Not that Thomas necessarily gets starstruck — being married to a member of Beyoncé’s bands obviously provides more opportunities to rub shoulders with the rich and famous than the average person gets. But it’s still a relatively new world for him, and being in the audience at the Grammys last week is something he’s still pinching himself over.
“The overall intensity of the red carpet is something I’ll remember forever,” he says. “Everything was exciting, nerve-wracking ... I’ve never been so close to that type of thing. Seeing everybody’s reactions, seeing how many stars walked past, everyone being in one place, celebrating one night ... everything was really intense.”
Thomas won’t be attending next Sunday’s Oscars, although he obviously has a personal stake in the best original song category with “Glory.”
After he and Common wrapped up work on the rapper’s “Nobody’s Smiling” album, Common asked Thomas to begin working with him on a new project with “John.” At first, Thomas had no idea that meant John Legend.
“I’m so excited, man,” he says. “This is a really good song, so elegant. I’m super-fortunate to be part of so many great projects and work with such amazing artists.”
The next phase
For everything Crystal Torres has experienced with Beyoncé, she has rarely been as excited as she is for her first solo project.
“I feel like this is my first time fearlessly showing the world who I am, really, without boundaries, without labels,” says Torres, who is planning to play a CD release show in Philly at a date and venue to be determined (her and Thomas’ families are both still in Bucks County). “I’m meshing all of my musical experiences up to now into one project. It’s really a steppingstone, a piece of me, with more to come. It’s very exciting, and I couldn’t have done it without Michael.”
Torres describes the eight-song album as “alternative singer-songwriter, with a soul, hip-hop and pop influence.” She sang, played piano and programmed all the beats, with musical accompaniment from a handful of talented friends, including Adam Blackstone, the acclaimed producer/multi-instrumentalist she’s known since childhood.

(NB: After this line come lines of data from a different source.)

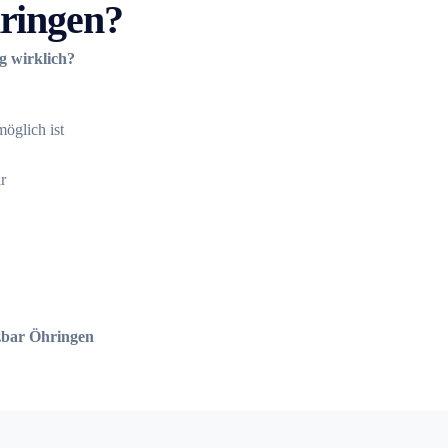
ringen?
g wirklich?
öglich ist
r
zbar Öhringen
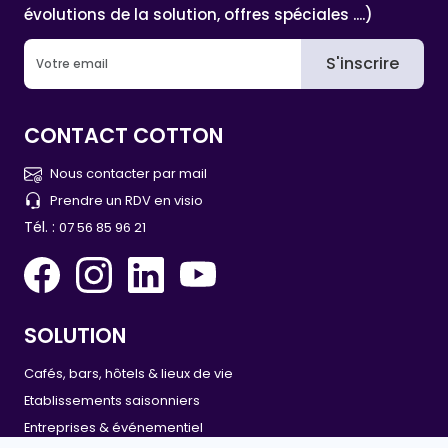
évolutions de la solution, offres spéciales ....)
S'inscrire
CONTACT COTTON
Nous contacter par mail
Prendre un RDV en visio
Tél. :
07 56 85 96 21
SOLUTION
Cafés, bars, hôtels & lieux de vie
Etablissements saisonniers
Entreprises & événementiel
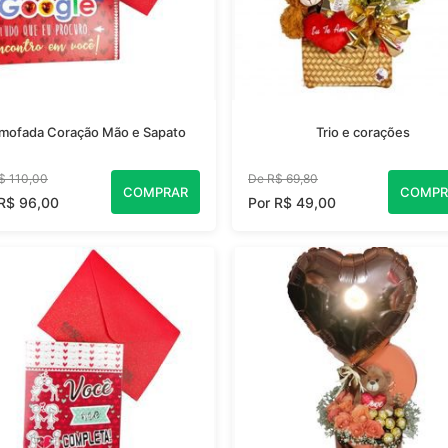
mofada Coração Mão e Sapato
Trio e corações
$ 110,00
De R$ 69,80
COMPRAR
COMPR
 R$ 96,00
Por R$ 49,00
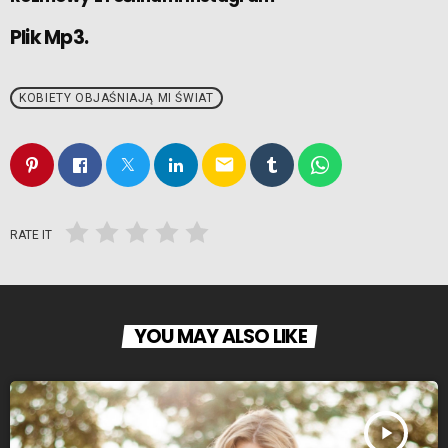
Plik Mp3.
KOBIETY OBJAŚNIAJĄ MI ŚWIAT
email
RATE IT
YOU MAY ALSO LIKE
play_arrow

She says paring the final track list to eight songs was “super-hard,” given how much she’s written in recent years.
“I chose the songs that best embodied what I wanted my introduction as an artist to be,” she says, “whatever songs embodied that search for what’s strong, what’s powerful, what’s special, what’s magical about all of us, which, at the end of the day, is love. There’s nothing more infinite and powerful and able to overcome obstacles than love.”
The RØVÉL stage name was inspired by her experiences with chakra meditation and her desire “to connect, inspire, empower and awaken through music.”
Getting to do all that with her husband by her side has made the project even sweeter.
“He’s my secret weapon,” she says. “We create together, and he makes everything I do sound great.”
“At the end of the day, she’s the musician,” Thomas adds. “Maybe she gives me more leeway as far as suggestions, but at the end of the day, she’s the one that has to get onstage. I’m always behind the scenes. I wouldn’t call myself a musician being around so many great musicians. What I do is mess around.”
Whatever Torres and Thomas are doing — together or apart — it’s working. And maybe, someday, they’ll be the musical couple at the Grammys that the cameras can’t get enough of.
“That is the plan,” Thomas says. “That’s what we want to work toward.”